Members of the coalition were joined today at the official Westminster launch of the campaign by Stephen Spratt, chief economist at the New Economics Foundation to make the political and economic case for the Robin Hood Tax to MPs. Richard Curtis joined them on the panel to present the creative elements of the popular campaign.
Since the weekend more than 2,000 Robin Hood supporters, the online merry men and women, have emailed their MPs to ask them to attend today’s Parliamentary briefing.
Max Lawson, Head of Policy for Oxfam Great Britain said: “It is clear there is a huge public appetite for this campaign.
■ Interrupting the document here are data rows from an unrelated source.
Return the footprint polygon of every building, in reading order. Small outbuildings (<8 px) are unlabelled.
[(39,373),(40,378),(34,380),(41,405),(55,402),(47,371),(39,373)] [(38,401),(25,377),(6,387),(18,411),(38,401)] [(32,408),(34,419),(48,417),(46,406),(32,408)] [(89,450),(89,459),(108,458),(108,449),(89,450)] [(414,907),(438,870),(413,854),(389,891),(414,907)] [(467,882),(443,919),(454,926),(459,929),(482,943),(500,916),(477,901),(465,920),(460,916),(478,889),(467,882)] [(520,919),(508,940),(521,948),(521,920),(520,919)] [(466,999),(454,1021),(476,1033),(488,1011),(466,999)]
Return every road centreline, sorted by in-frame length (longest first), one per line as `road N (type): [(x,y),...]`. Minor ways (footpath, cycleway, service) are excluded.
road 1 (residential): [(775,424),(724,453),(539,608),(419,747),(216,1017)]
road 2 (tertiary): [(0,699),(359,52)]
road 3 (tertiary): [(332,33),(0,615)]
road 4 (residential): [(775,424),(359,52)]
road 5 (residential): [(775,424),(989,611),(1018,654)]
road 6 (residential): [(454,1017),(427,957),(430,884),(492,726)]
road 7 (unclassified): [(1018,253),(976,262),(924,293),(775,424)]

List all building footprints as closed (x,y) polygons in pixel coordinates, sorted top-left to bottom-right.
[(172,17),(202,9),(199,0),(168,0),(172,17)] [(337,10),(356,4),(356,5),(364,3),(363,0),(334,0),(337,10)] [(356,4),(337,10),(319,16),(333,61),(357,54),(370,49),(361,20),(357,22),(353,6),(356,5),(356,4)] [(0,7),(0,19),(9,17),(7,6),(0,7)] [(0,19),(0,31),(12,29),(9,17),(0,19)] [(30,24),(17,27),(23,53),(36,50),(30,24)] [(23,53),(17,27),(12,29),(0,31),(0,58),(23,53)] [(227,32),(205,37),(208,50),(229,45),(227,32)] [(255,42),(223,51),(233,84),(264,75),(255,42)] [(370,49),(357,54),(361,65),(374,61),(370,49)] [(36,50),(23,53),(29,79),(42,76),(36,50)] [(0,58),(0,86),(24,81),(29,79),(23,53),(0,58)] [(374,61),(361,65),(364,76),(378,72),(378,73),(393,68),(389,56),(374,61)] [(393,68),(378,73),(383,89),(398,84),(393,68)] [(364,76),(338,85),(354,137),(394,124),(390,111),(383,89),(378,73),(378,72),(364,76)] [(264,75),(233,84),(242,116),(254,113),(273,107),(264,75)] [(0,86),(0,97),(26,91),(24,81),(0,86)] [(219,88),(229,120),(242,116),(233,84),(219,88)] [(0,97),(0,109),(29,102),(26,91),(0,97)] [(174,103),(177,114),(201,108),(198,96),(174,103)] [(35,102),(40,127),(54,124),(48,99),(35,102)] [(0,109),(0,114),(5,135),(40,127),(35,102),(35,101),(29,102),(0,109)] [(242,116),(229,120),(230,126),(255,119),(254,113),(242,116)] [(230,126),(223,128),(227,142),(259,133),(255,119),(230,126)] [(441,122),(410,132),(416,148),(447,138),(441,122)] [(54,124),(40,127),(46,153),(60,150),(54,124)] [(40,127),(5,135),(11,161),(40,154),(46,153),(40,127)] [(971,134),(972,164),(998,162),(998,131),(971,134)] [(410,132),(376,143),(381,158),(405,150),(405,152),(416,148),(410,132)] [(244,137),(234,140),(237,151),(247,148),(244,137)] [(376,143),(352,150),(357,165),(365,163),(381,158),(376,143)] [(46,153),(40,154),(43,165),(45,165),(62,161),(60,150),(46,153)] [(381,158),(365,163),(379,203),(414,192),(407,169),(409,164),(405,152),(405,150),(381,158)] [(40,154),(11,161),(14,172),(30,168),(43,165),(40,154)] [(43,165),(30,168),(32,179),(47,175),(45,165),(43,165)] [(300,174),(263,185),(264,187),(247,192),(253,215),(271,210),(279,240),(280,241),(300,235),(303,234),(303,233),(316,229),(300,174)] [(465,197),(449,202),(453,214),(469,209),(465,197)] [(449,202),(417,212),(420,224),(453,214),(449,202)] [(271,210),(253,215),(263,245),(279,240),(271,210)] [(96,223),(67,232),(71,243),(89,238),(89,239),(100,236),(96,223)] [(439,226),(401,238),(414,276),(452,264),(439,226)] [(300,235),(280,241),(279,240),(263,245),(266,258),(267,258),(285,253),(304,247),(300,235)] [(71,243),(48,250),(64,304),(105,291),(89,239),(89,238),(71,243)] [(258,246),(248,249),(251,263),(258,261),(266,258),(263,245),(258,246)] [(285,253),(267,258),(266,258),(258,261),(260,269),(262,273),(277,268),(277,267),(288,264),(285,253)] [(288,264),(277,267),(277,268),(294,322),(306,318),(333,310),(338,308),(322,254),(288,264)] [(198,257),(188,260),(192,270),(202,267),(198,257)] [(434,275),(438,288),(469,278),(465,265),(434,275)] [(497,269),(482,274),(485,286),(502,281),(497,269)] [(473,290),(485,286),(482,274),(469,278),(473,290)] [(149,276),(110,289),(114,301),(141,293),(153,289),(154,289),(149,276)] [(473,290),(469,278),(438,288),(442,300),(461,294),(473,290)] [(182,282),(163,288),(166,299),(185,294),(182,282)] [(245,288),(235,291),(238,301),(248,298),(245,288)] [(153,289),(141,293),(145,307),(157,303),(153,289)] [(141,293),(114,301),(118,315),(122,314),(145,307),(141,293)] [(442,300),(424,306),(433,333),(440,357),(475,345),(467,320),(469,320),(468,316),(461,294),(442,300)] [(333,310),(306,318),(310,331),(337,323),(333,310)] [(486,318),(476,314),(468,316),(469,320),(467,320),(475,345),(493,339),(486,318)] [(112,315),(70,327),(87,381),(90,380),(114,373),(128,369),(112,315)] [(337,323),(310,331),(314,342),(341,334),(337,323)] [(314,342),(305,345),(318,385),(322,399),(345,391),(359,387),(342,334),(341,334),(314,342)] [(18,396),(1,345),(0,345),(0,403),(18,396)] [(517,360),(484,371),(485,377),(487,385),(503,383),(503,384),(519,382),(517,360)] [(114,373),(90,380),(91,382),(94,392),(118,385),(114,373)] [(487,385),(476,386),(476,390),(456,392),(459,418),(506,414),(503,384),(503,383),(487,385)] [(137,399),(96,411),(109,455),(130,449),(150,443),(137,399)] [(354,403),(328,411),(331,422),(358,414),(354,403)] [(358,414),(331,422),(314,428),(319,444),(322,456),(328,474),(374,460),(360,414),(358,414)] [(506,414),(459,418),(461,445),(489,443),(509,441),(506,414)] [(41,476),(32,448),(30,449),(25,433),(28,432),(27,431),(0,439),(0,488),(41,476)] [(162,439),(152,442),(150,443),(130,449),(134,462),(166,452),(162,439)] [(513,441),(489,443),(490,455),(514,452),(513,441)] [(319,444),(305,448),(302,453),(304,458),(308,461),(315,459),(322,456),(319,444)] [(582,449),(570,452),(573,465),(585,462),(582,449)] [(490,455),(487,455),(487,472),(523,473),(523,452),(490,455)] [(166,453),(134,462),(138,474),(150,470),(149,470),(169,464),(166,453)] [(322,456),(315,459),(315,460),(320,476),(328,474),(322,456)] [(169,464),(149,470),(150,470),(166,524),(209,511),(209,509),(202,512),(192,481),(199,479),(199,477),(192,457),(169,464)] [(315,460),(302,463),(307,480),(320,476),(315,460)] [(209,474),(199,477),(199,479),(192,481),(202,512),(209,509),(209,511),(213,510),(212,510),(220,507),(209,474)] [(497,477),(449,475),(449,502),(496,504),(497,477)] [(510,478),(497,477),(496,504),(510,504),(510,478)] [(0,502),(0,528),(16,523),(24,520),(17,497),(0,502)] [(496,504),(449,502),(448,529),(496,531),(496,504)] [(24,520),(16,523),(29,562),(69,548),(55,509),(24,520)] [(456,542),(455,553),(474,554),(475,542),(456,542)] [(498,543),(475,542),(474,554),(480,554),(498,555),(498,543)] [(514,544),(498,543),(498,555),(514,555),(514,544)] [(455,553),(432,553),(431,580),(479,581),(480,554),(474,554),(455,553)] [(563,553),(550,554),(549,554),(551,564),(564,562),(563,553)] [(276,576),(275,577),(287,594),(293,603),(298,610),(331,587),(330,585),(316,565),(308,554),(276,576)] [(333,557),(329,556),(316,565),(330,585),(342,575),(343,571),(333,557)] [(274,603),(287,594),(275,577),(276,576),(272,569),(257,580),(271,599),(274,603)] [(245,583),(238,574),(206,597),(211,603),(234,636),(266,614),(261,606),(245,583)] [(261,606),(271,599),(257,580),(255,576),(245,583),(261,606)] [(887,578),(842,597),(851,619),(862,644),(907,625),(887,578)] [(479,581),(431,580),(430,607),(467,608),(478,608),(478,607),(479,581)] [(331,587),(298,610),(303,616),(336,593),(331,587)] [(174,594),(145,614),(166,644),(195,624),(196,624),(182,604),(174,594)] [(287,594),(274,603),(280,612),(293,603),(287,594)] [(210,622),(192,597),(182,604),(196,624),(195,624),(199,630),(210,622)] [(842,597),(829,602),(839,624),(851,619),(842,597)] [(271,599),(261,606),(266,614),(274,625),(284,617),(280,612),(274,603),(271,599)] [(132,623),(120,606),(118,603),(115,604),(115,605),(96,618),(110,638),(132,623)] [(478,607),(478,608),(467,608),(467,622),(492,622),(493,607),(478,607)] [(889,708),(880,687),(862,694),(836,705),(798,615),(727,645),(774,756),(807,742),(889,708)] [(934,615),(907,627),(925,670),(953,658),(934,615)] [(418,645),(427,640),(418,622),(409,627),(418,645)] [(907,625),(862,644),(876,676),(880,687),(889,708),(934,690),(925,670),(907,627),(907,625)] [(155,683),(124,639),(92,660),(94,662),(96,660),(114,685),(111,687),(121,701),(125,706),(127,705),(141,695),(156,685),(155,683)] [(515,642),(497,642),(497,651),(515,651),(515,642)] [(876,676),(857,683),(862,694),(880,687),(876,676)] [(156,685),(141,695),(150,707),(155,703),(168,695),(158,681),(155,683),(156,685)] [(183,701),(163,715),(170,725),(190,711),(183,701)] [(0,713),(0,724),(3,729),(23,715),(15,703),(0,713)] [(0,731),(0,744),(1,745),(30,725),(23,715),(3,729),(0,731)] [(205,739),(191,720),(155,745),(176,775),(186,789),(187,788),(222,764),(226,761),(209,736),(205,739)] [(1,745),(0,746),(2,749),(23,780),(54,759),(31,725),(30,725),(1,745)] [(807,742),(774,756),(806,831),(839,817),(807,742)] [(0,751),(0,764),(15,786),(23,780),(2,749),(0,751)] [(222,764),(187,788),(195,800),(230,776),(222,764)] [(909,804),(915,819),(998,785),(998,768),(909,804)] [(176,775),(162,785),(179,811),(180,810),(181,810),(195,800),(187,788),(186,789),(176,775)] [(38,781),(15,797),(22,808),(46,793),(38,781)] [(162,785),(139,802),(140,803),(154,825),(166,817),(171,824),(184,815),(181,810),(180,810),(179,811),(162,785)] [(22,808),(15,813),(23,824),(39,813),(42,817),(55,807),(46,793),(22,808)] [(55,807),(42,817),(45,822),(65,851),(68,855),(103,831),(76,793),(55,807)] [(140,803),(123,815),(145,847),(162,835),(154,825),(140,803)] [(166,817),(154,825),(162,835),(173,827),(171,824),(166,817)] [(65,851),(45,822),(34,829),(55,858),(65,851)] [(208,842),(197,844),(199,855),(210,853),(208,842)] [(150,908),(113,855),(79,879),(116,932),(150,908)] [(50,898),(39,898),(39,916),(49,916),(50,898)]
To have gained 120,000 Facebook fans in just two weeks shows that there is real appetite for a tiny tax on banks to fund good causes at home and abroad. The fact that this is almost four times the combined total of the Facebook sites of Conservatives, Labour and Liberal Democrats sends a clear message to our leaders that the public demands action.”
Claire Melamed, Head of Policy at ActionAid, said: “This campaign has fired the imagination of charities, unions, green groups and thousands and thousands of ordinary people around the world.
“Politicians from any party proposing steep cuts or tax rises will now face serious questions from voters about why they are choosing to make the public pay for the financial crises rather than put this tiny tax on the banks that caused it. The Robin Hood Tax campaign has shown that there is a real alternative, if politicians are brave enough to take it."